[SystemSafety] Scalability of Formal Methods [was: Logic]

Wed Feb 26 19:55:19 CET 2014

Perhaps it has only not come up in this conversation because everyone already understands it, but at the risk of stating the obvious I’ll point out that neither SPARK proofs nor any other formal verification efforts are deductive proof that the software will operate as specified when deployed on real target hardware.  Fetzer's Program Verification: The Very Idea, Comm. of the ACM, 31(9):1048–1063, Sept. 1988 discusses general reasons for this.  More specifically and obviously in the case of SPARK, the proofs relate to the source code, not the object code.  I have personally seen a compiler take SPARK source code that had been proven to refine a specification and generate dangerously flawed object code.  (Testing easily revealed the problem.)

There is also the issue of mixed non-SPARK code in a process and its impact on conclusions that can be drawn from SPARK proofs.  There might be cases where an entire executable can be written purely in SPARK, but I’ve seen cases where practical matters forced blending in a little C or plain Ada.  For example, the compiler I was using automatically generated calls to memset and memcpy.  I can’t see how you could possibly write these in SPARK and a bug in them has the potential to corrupt any memory that the processor’s memory system allows write access to.  Because the proof obligations generated by the SPARK tools assume that non-volatile memory locations do not change unless the SPARK code changes them, a memory-stomping bug in non-SPARK code has the power to undermine conclusions about the SPARK code’s behaviour that a complete set of proofs might appear to support.

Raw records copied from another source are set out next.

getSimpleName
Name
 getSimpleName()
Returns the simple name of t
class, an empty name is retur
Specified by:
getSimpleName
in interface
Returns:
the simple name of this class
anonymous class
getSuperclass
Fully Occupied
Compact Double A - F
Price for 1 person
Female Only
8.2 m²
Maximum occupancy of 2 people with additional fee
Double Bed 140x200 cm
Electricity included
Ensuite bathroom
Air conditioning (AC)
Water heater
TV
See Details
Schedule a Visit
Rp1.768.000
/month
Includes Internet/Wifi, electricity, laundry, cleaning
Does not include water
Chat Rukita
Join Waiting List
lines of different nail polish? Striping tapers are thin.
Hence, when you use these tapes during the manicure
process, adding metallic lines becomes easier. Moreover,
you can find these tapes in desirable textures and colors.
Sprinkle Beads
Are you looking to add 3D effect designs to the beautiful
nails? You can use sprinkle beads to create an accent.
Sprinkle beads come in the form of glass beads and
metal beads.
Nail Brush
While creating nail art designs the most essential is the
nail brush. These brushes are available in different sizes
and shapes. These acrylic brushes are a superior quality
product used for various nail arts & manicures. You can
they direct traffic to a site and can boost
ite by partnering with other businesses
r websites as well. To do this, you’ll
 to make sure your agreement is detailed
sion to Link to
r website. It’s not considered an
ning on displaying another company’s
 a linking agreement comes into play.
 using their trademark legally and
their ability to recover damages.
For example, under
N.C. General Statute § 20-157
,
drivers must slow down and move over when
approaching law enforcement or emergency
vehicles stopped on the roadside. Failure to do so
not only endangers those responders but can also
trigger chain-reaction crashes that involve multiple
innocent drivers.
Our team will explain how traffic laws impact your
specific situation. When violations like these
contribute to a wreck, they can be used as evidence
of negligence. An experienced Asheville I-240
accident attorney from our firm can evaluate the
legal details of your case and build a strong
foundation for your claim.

Then there is the issue of floating-point arithmetic.  I am far from an expert in verifying this, but my general understanding was that if you turn on the SPARK support for it, what you get is obligations that show that the arithmetic would be correct if the floating-point unit performed infinite-precision rational-number arithmetic.  But real floating point units have limited precision.  Useful though limited, and I can see why the manuals I have for the SPARK tools direct the reader to enquire about floating-point support.

If all of this sounds a bit critical of SPARK or formal verification generally, please understand that I am a big fan of the language and deeply appreciate formal verification’s power to find defects.  I am also conscious that there are some kinds of problems it is by nature blind to.  Appreciation of the classes of defects a given formal verification technique /can’t/ find is needed to plan a V&V approach that covers all of the bases.

— Patrick

Dr Patrick John Graydon
Postdoctoral Research Fellow
School of Innovation, Design, and Engineering (IDT)
Mälardalens Högskola (MDH), Västerås, Sweden